For Thailand’s tourism officials, the Chinese market is one of the most important, but it has its downsides, including zero-dollar tourism.
Thailand’s tourism industry let its joy erupt when Beijing ended its zero Covid policy late last year, sparking a rush of Chinese travelers freed from travel restrictions.
The first groups of Chinese tourists to arrive in Thailand were warmly welcomed by politicians and received gifts.
Data from Thailand’s Ministry of Tourism and Sports showed more than 517,000 Chinese travelers visited Thailand in the first three months of 2023, compared to 13,700 arrivals in the first quarter of 2022.
In the first quarter of 2023, Chinese travelers were in the top five groups of foreign arrivals, along with visitors from Malaysia, Russia, South Korea and India.
See: The number of Chinese tourists to Thailand continues to rise
Yuthasak Supasorn, governor of the Tourism Authority of Thailand, said fewer Chinese travelers than expected arrived in the first quarter of 2023, but the number is expected to increase as agencies promote Thailand to eager Chinese. to travel after three years of lockdowns.
The influx of Chinese tourists also depends on the number of flights from China to Thailand, and it took time for the airlines to reorganize, but the flights keep increasing.
See: Thailand hopes to welcome 1 million Chinese visitors in October
In 2023, Thailand’s National Economic and Social Development Council forecast the country’s gross domestic product to grow by 2.7% to 3.7%, with tourism expected to benefit sectors such as restaurants and services.
Amonthep Chawla, head of research at CIMB Thai Bank, said he “expects many more Chinese tourists to come to Thailand in the second half of this year, which could benefit four sectors:
- Hotels at bargain prices
- medical tourism
- The condominium market
- Business travelers for FDI (foreign direct investment) and trade
Paul Pruangkarn, chief of staff at the Pacific Asia Travel Association in Bangkok, said he agreed China’s resumption of travel and reopening was welcome for many businesses looking to rebuild and recover.
Chinese travelers, he noted, “constituted about 20% of all visitors to Thailand” before the pandemic.
But all is not easy on this front, Thailand must review its way of issuing E-visas in China which is limited to 84,000 electronic visas per month and is also facing a smear campaign on Chinese social networks.

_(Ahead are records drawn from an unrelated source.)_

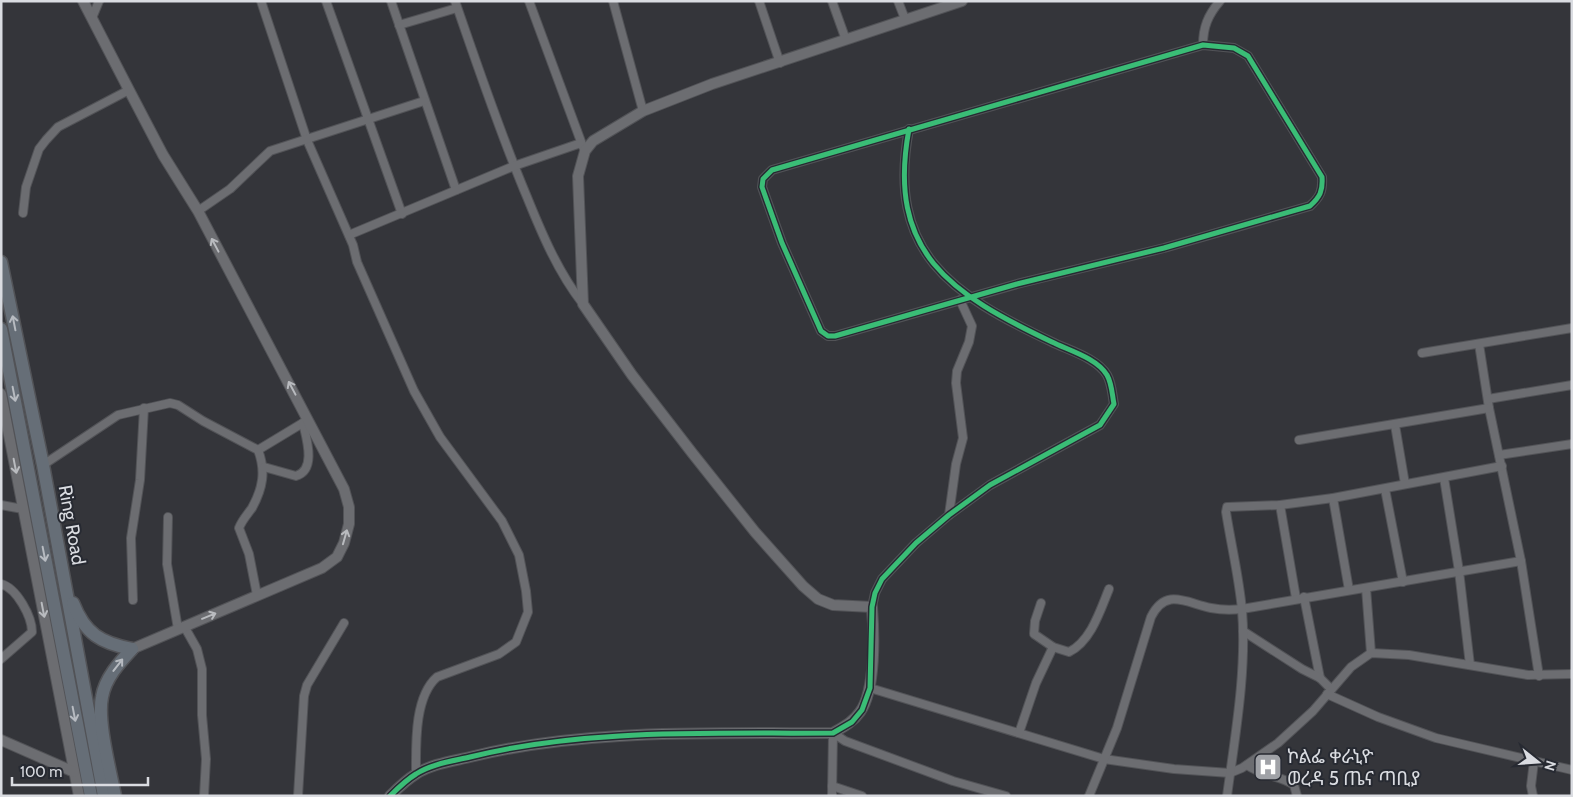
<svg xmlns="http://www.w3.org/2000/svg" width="1573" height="797" font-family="Cabin,'Noto Sans Ethiopic',sans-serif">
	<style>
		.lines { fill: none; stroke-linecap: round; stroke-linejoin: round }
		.minor-casing { stroke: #525357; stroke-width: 10 }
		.tertiary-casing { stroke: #525357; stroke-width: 12 }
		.trunk-casing { stroke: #525357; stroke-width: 15 }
		.minor { stroke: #6c6d71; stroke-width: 8 }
		.tertiary { stroke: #6c6d71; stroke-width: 10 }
		.trunk { stroke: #666e77; stroke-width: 12 }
		.cycleway-casing { stroke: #272a32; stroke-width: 8 }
		.cycleway { stroke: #3abd76; stroke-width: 5 }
		.oneway { stroke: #b9bbbf }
		.oneway2 { stroke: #b7bbc1 }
		.labels { text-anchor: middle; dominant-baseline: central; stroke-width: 4; stroke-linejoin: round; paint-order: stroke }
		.street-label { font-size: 19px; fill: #dadce1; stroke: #272a32 }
		.poi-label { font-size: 19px; fill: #dadce1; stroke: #272a32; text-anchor: start }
	</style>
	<rect width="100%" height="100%" fill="#34353a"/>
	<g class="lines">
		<defs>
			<g id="minor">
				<path d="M 261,1 L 307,140 L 353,245 L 357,262 L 414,391 L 440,437 L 502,521 L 519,555 L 526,591 L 528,612 L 516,642 L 499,654 L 437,677 C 414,697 416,745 416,773"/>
				<polyline points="326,1 402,214"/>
				<polyline points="391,1 456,190"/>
				<path d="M 455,1 C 478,67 500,133 527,197 C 542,234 558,272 583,304"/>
				<polyline points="529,1 583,147"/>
				<polyline points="613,1 643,111"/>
				<polyline points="759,1 780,63"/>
				<polyline points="832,1 846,40"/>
				<polyline points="898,1 905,19"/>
				<polyline points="92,18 99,1"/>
				<polyline points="399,25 457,8"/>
				<path d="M 1203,45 L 1234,48 L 1248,56 L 1322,177 C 1323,191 1320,197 1310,206 L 1164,248 L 1017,284 L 835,336 L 828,336 L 821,331 L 782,243 L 762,187 L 763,179 L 772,170 Z"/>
				<path d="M 1203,45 C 1203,27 1208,15 1220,1"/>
				<polyline points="198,211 230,189 270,151 424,101"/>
				<polyline points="23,213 26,187 39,149 46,140 58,127 129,90"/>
				<polyline points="349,235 514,166 581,143"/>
				<polyline points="1479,344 1489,408 1521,561 1539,676"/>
				<polyline points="1422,353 1572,328"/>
				<polyline points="1488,399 1572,385"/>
				<polyline points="1395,425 1405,484"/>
				<polyline points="1299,440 1489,408"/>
				<polyline points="258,450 306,421"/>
				<polyline points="1499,455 1572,444"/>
				<path d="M 43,465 L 118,415 L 170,403 L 178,405 L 203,421 L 258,450 C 266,471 263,488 252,508 C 247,515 242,520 239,528 L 249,554 L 257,595"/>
				<path d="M 264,467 L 296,476 C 317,470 306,437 303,423"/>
				<polyline points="1444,478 1459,571 1470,665"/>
				<polyline points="1385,489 1403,582"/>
				<polyline points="1333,498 1349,590"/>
				<polyline points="1,505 23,509"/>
				<polyline points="1280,505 1296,598"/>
				<polyline points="949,515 956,464 963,438 956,383 957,371 969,342 972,326 960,300"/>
				<polyline points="168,517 167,564 178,629"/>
				<path d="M 1,584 C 17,588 32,617 32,632 L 1,659"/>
				<polyline points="1366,588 1371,653"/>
				<polyline points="1304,597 1320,678"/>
				<polyline points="133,600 131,538 140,480 144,408"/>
				<path d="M 1041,603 L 1035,621 L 1034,634 L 1053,647 L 1069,652 C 1091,641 1100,611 1109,589"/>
				<path d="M 872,607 L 875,593 L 882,579 L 916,543 L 949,515 L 990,485 L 1100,425 L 1114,404 C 1112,394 1112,384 1107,375 C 1097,358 1068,350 1052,342 C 951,294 886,253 909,129"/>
				<polyline points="184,626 197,649 202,669 202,715 206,759 204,796"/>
				<polyline points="1243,631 1302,669 1320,678 1331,689"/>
				<polyline points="870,688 1104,759 1174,769 1230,773 1242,768 1278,743 1313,711 1351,667 1371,653 1409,655 1528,675 1572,674"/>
				<polyline points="1327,694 1378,717 1436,738 1572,770"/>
				<polyline points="1019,733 1036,683 1053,647"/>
				<path d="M 1247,765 C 1262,776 1280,775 1294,785 L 1297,796"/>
				<polyline points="832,786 862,796"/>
				<polyline points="298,796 304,696 307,685 344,623"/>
				<polyline points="832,796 833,733 845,741 953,781 1006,796"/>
				<path d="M 1089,796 L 1117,728 L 1151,617 C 1166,587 1186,603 1211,608 C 1221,610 1232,610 1242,609 L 1521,561"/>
				<path d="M 1227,796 C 1235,737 1247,669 1242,610 C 1239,577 1231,544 1226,512 L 1227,507 L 1280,505 L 1333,498 L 1502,466"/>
				<polyline points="1533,796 1531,786 1534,761"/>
			</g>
			<g id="tertiary">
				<polyline points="83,1 129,90 163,155 198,211 344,489 349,507 349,524 344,543 337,557 322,568 132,649"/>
				<polyline points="1,394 79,796"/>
				<polyline points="1,740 74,772"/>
				<path d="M 390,796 C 398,788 406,780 416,774 C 431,764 453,761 470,757 C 586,728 713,734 833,733 C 843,727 853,722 860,712 C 876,690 874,633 872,607 L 833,605 L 818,599 L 803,586 L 755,532 L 693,454 L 632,375 L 583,304 L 578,176 L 585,151 L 593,141 L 643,111 L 712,84 L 962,1"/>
			</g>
			<g id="trunk">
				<polyline points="1,262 43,465 104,796"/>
				<polyline points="1,329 91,796"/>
				<path d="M 73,603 C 85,634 101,643 132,649"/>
				<path d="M 115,796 C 110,770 97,721 102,697 C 105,678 120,662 132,649"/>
			</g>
		</defs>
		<use href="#minor" class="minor-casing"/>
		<use href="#tertiary" class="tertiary-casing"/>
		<use href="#trunk" class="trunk-casing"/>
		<use href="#minor" class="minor"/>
		<use href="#tertiary" class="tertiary"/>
		<use href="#trunk" class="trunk"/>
		<defs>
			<g id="cycleway">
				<path d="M 1203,45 L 1234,48 L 1248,56 L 1322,177 C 1323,191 1320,197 1310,206 L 1164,248 L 1017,284 L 835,336 L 828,336 L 821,331 L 782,243 L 762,187 L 763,179 L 772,170 Z"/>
				<path d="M 390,796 C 398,788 406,780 416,774 C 431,764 453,761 470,757 C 586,728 713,734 833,733 L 852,722 L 862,710 L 870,688 L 872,607 L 875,593 L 882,579 L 916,543 L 949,515 L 990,485 L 1100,425 L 1114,404 C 1112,394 1112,384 1107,375 C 1097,358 1068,350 1052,342 C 951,294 886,253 909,129"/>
			</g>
		</defs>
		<use href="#cycleway" class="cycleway-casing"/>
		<use href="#cycleway" class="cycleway"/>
	</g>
	<defs><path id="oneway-shaft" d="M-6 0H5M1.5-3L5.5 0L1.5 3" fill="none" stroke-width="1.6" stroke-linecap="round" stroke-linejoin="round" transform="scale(1.25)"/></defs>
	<g class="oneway">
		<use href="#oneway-shaft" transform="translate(215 245) rotate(-118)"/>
		<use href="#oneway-shaft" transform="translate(292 388) rotate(-118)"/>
		<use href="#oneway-shaft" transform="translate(15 466) rotate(79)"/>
		<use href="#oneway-shaft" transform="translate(345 537) rotate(-74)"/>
		<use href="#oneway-shaft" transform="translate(43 610) rotate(79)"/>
		<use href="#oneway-shaft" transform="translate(209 616) rotate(-22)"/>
	</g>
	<g class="oneway2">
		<use href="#oneway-shaft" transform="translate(14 323) rotate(-101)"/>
		<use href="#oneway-shaft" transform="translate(14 394) rotate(79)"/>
		<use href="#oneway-shaft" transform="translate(44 554) rotate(79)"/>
		<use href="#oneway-shaft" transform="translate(118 665) rotate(-52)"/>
		<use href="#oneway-shaft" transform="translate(74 714) rotate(79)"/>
	</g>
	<defs>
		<symbol id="hospital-square" viewBox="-11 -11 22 22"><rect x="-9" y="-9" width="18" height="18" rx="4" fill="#a0a2a7" stroke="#272a32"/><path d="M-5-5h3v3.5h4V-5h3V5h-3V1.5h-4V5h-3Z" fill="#fff"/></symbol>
	</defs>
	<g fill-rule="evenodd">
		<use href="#hospital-square" x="1252" y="751" width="32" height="32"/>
	</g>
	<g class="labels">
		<g class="street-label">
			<text transform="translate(72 525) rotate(80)">Ring Road</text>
		</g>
		<g class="poi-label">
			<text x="1287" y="756">ኮልፌ ቀራኒዮ<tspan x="1287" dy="22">ወረዳ 5 ጤና ጣቢያ</tspan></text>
		</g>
	</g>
	<rect width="1573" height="797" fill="none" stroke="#dadce1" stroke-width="5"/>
	<g transform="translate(1538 762) rotate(107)" stroke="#272a32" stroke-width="4" paint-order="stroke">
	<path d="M0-4L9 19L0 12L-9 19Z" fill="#dadce1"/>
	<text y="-8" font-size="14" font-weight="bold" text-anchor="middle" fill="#dadce1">N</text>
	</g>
	<path d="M12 777v8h136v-8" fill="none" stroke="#dadce1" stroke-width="2.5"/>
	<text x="20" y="777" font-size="15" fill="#dadce1" stroke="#272a32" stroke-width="4" paint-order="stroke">100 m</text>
</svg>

The disadvantages of returning Chinese tourists to Thailand
Some analysts, however, have warned against overstating the economic benefits of rising Chinese tourist numbers.
“I think there is too much hype around the benefits of returning Chinese tourists and tourism in general for several reasons,” said Kobsidthi Silpachai, head of capital markets research at Kasikornbank of Thailand.
One such reason is the apparent return of zero-dollar tourism, meaning cheap package tours aimed at Chinese tourists on a budget.
“Chinese operators have invested in apartments and shops, which has injected initial capital, similar to what happened in Cambodia,” Kobsidthi wrote in an email to VOA. Thai.
“But thereafter, there are few trickle-down effects to spread wealth in the local economy. »
Paisarn Suethanuwong, tour operator and member of the Association of Professional Tourist Guides of Thailand in Bangkok, wonders about the considerable growth of businesses aimed at Chinese customers.
“Some shops are nicely decorated and I’ve never seen customers eat there, but they’re still in business,” he said.
“Honestly, I wonder if they are not open to launder money.
If so, this is not normal growth. »
Rerngrit La-ookit, a barista at Cloud Cafe in northern Chiang Mai, believes the influx of Chinese tourists has a downside.
“The arrival of zero-dollar travel has consumed our resources, and the economy has never seen growth anywhere else,” Rerngrit said.
See: Chinese “zero dollar” tourism threatens Thailand again
While the return of Chinese tourists is a boon for many people in Thailand, law enforcement in the country has seen an increase in crimes committed by Chinese.
Surachate Hakparn, deputy national police chief, said Thai law enforcement has launched a crackdown on Chinese criminal groups that operate illegal businesses.
See: Thailand to tackle Chinese mafias
The number of such companies has increased not only in Thailand, but also in other Southeast Asian countries in recent years.
According to Surachate, the illicit activities of Chinese nationals, known as “grey businesses”, include drug smuggling and human trafficking through service establishments such as pubs and bars.